• **PROBLEM TO SOLVE**:
Every line of the material below that contains the string "tilbud" must appear in the answer.
╭─ RECORDS PROVIDED
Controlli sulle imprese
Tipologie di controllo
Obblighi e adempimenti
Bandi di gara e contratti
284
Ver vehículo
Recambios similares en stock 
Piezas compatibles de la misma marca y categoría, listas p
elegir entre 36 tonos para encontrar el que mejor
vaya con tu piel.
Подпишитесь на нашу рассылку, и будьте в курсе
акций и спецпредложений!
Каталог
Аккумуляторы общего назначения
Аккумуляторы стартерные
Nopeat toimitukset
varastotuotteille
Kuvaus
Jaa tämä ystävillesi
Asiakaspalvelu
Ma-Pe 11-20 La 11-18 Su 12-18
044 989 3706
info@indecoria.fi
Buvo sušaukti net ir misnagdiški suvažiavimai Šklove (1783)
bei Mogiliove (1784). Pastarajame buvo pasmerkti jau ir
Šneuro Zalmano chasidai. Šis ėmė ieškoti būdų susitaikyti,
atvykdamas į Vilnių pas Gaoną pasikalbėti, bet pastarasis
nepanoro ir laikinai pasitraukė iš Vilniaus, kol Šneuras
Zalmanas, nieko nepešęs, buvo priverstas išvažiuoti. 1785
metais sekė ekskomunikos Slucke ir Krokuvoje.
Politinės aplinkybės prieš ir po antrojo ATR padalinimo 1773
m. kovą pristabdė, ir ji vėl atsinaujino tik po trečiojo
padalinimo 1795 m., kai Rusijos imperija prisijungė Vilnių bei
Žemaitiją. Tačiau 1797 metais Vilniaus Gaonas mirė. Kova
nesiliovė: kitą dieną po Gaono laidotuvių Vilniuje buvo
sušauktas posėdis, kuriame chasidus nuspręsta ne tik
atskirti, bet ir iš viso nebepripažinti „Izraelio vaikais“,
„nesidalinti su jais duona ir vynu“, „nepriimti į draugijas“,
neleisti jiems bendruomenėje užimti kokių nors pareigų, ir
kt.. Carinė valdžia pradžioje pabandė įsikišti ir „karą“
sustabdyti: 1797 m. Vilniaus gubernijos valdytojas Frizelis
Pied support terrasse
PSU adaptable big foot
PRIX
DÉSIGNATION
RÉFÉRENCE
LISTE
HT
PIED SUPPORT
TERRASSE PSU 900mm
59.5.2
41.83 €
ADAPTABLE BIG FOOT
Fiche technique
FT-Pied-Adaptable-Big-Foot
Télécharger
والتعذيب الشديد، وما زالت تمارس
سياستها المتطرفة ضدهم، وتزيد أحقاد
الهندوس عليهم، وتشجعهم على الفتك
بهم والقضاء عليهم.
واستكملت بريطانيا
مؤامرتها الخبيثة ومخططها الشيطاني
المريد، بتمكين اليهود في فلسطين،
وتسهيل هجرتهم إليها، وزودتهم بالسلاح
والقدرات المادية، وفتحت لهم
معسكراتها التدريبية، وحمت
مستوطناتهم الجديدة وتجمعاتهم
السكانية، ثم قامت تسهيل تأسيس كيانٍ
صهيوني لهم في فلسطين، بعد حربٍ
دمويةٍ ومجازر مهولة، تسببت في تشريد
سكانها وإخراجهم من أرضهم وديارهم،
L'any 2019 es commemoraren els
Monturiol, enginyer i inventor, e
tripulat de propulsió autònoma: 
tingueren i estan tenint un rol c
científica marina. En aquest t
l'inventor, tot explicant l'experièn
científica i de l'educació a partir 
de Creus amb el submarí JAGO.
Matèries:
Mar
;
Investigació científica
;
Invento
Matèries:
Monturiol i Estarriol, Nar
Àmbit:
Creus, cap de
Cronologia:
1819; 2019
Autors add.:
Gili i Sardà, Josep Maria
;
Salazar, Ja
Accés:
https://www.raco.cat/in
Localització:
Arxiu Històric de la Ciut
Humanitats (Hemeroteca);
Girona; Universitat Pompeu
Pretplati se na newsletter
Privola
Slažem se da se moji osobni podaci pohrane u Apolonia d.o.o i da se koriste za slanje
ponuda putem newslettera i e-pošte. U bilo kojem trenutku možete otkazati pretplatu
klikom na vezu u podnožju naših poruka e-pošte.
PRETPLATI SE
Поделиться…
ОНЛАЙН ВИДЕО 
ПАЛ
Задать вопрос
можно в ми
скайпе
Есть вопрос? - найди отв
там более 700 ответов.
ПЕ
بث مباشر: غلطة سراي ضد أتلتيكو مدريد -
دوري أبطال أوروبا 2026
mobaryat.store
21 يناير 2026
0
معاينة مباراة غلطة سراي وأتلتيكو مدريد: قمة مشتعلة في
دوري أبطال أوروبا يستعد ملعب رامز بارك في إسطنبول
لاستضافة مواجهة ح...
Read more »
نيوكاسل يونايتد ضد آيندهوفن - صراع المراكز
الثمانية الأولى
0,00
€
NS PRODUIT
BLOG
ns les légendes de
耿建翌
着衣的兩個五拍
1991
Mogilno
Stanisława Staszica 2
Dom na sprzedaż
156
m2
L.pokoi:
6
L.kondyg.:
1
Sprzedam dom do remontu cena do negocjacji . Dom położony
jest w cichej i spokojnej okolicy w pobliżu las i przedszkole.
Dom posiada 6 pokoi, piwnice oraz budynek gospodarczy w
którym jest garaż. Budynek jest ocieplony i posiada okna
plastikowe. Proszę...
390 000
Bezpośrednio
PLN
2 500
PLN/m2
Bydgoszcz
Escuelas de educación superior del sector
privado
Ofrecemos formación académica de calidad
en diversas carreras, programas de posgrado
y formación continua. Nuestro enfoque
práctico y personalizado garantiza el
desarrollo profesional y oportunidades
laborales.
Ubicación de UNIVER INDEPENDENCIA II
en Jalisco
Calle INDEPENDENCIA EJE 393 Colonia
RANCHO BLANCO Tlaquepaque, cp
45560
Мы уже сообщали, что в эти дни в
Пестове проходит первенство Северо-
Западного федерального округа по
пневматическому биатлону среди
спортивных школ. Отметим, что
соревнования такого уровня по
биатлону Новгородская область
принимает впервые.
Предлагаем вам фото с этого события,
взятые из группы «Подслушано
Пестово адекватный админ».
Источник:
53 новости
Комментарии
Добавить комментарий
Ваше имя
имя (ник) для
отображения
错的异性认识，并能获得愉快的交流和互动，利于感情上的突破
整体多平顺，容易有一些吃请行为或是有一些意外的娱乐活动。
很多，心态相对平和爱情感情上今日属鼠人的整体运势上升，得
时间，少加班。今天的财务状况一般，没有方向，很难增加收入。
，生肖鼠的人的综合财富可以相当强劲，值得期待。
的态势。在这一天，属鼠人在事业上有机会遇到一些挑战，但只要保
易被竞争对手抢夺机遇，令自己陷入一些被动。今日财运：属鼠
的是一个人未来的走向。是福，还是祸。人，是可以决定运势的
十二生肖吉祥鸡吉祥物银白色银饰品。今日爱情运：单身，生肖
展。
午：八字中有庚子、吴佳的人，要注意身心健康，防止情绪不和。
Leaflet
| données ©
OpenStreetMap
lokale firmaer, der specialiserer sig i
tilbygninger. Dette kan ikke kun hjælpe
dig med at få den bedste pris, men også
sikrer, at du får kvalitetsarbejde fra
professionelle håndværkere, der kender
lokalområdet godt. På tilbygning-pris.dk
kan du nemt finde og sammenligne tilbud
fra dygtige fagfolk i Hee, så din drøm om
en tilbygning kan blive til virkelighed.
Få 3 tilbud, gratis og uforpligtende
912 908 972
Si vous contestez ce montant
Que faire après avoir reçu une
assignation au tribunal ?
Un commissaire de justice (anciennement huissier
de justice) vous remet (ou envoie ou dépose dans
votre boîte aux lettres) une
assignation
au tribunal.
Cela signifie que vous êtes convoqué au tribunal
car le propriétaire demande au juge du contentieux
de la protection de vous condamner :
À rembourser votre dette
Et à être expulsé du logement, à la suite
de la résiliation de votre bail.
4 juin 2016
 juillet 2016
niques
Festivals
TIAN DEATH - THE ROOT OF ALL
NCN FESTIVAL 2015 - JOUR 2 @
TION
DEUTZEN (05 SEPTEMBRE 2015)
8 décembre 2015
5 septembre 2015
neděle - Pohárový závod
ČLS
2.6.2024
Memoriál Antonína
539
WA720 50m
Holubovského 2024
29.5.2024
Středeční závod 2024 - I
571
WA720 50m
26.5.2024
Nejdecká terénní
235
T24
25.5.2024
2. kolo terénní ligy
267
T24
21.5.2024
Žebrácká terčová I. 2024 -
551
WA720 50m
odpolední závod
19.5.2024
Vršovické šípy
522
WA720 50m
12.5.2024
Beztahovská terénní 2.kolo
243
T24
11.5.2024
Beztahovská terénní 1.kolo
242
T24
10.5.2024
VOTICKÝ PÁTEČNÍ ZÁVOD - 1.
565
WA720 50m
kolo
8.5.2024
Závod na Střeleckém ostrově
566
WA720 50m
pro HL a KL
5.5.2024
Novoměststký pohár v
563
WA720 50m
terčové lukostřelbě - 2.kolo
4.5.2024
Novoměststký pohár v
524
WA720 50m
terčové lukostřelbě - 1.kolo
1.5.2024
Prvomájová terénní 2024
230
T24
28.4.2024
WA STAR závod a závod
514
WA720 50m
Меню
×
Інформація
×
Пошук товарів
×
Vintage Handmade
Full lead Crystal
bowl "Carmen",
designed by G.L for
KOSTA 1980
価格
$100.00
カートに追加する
╰─
• **RESPONSE**:
kan du nemt finde og sammenligne tilbud
Få 3 tilbud, gratis og uforpligtende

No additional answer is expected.